Brontekst:
┏━━

Sommige walvissen zijn extreem groot omdat ze tijdens het foerageren – het zoeken naar voedsel - meer energie opnemen dan ze verbruiken tijdens de jacht op hun prooi.
Dat concluderen onderzoekers in een artikel in Science.
Er zijn twee groepen walvisachtigen. Baleinwalvissen, zoals de blauwe vinvis, jagen op grote hoeveelheden krill en ander dierlijk plankton dat ze uit het water filteren. Zij voeden zich door hun bek wagenwijd open te zetten en blijven aan de oppervlakte. Tandwalvissen, zoals de potvis, voeden zich met één prooi tegelijk, zoals inktvis of vis. Zij jagen in dieper water met behulp van sonar.

┗━━

Fragment uit dataset:
┏━━

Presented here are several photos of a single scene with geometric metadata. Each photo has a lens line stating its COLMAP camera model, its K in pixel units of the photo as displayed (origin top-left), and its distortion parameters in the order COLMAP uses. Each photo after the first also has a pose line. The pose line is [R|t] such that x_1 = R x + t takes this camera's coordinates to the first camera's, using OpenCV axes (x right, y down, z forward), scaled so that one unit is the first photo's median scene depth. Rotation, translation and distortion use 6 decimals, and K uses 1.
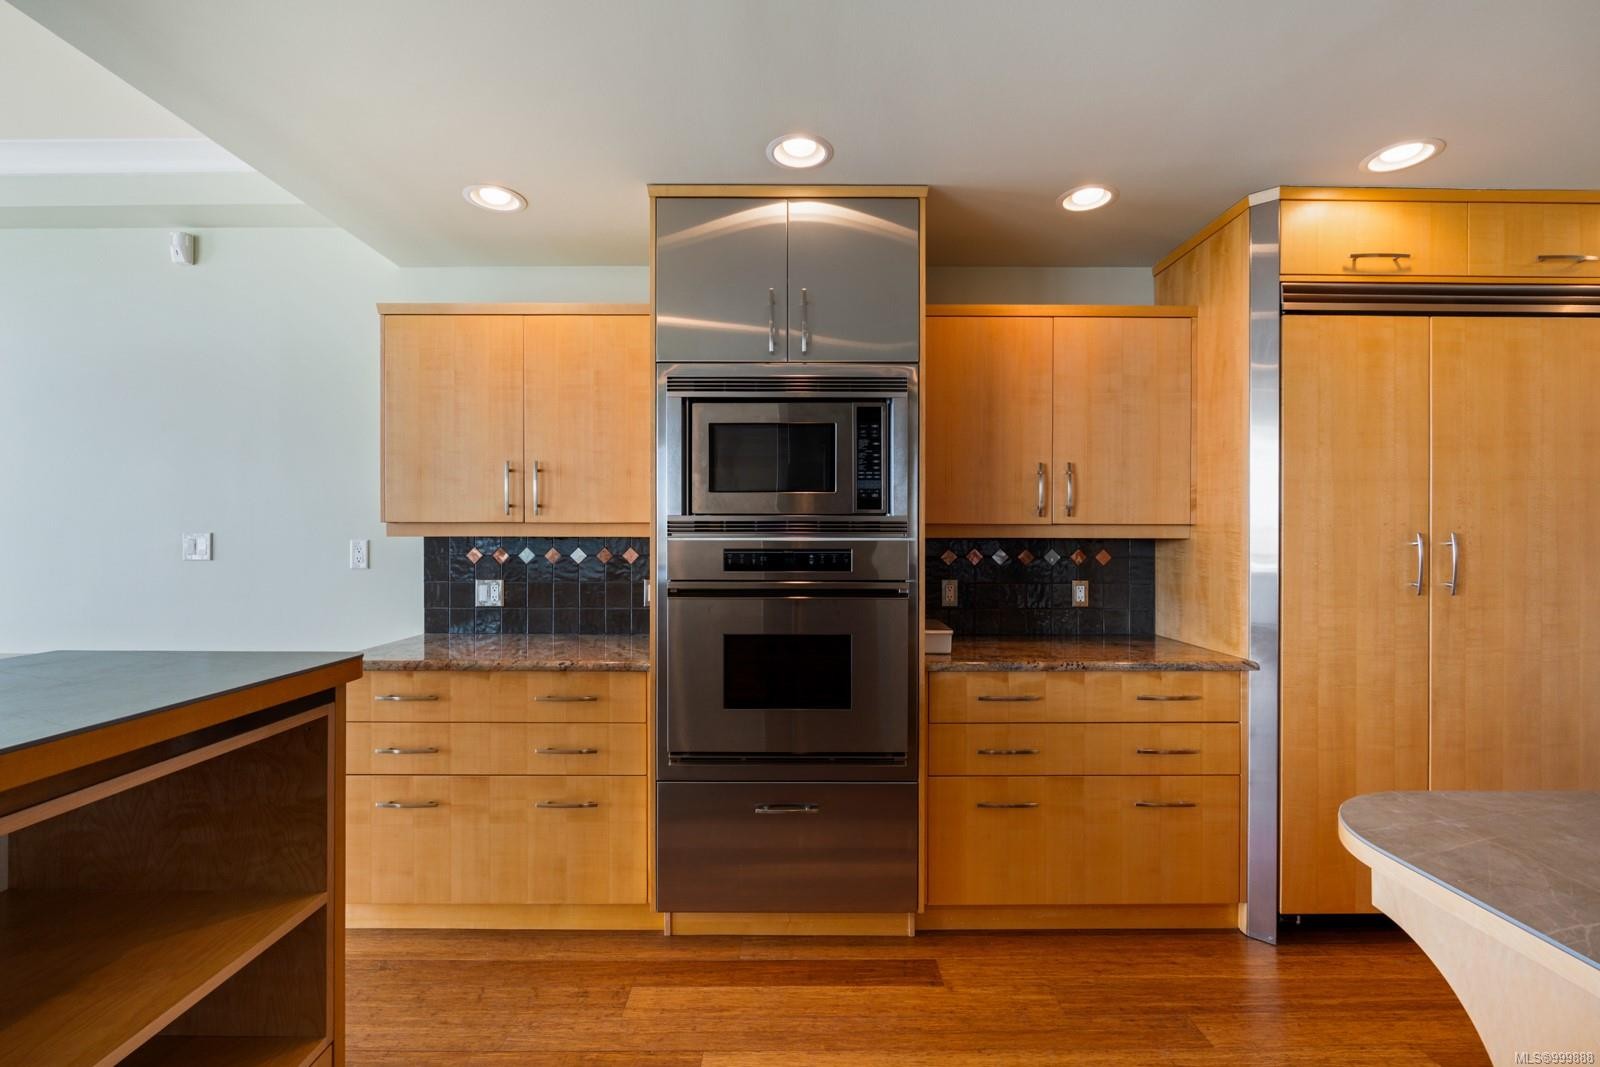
lens RADIAL K [[748.0, 0, 791.6], [0, 748.0, 532.0], [0, 0, 1]] dist [-0.005429, -0.000326]
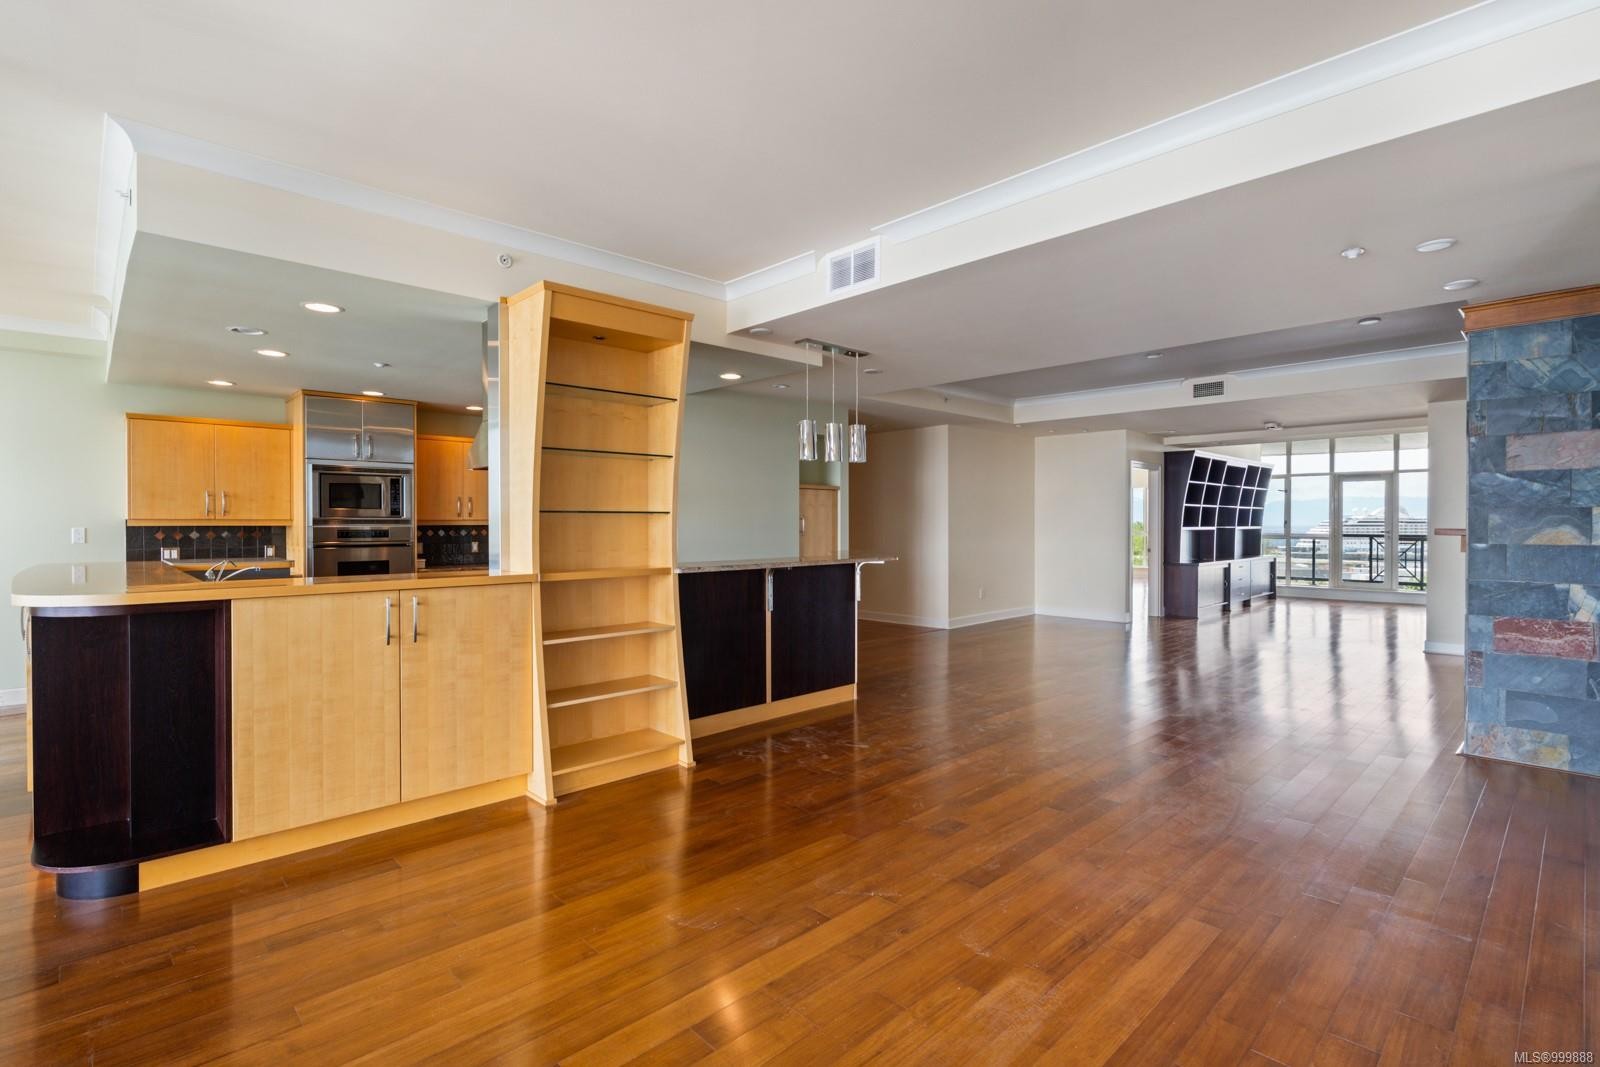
lens RADIAL K [[748.0, 0, 792.8], [0, 748.0, 525.6], [0, 0, 1]] dist [-0.005429, -0.000326]
pose [[0.739781, -0.005719, 0.672823, -0.549985], [-0.000507, 0.999959, 0.009057, -0.014219], [-0.672847, -0.007041, 0.739748, -1.687718]]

┗━━

Jouw opdrachten:
A: Som alle voedselbronnen van walvissen op die de tekst over walvissen noemt.
B: Schrijf de tekst over walvissen verder, direct na de laatste zin.

Uitgewerkte oplossingen:
A:
- krill
- ander dierlijk plankton
- inktvis
- vis

B:
Tag op walvissenrug
Een internationaal team onderzoekers wilden achterhalen waarom baleinwalvissen, die wel 30 meter lang kunnen worden, zoveel groter zijn dan tandwalvissen, die hooguit 18 meter zijn. Tien jaar lang is daarom het voedselgedrag gevolgd van circa 300 walvissen. De walvissen werden voorzien van een tag op hun rug die met behulp van sensoren elke hap, slok en duik registreert. Door die data van lichamelijk gedrag te combineren met de gegevens over het dieet is de efficiëntie van de verschillende foerageertechniek af te leiden.
“Hieruit blijkt dat tandwalvissen meer moeite moeten doen om voedsel te bemachtigen. Zij moeten achter elke prooi aanjagen. Dat kost veel energie en levert vaak een mismatch. Hun voedselaanbod is beperkt. Terwijl baleinwalvissen foerageren in krillrijk water en iedere hap raak is”, zegt Fleur Visser van het Nederlandse Instituut voor Onderzoek der Zee en Universiteit van Amsterdam. Zij leverde de gegevens over foerageergedrag van grienden en spitssnuitdolfijnen.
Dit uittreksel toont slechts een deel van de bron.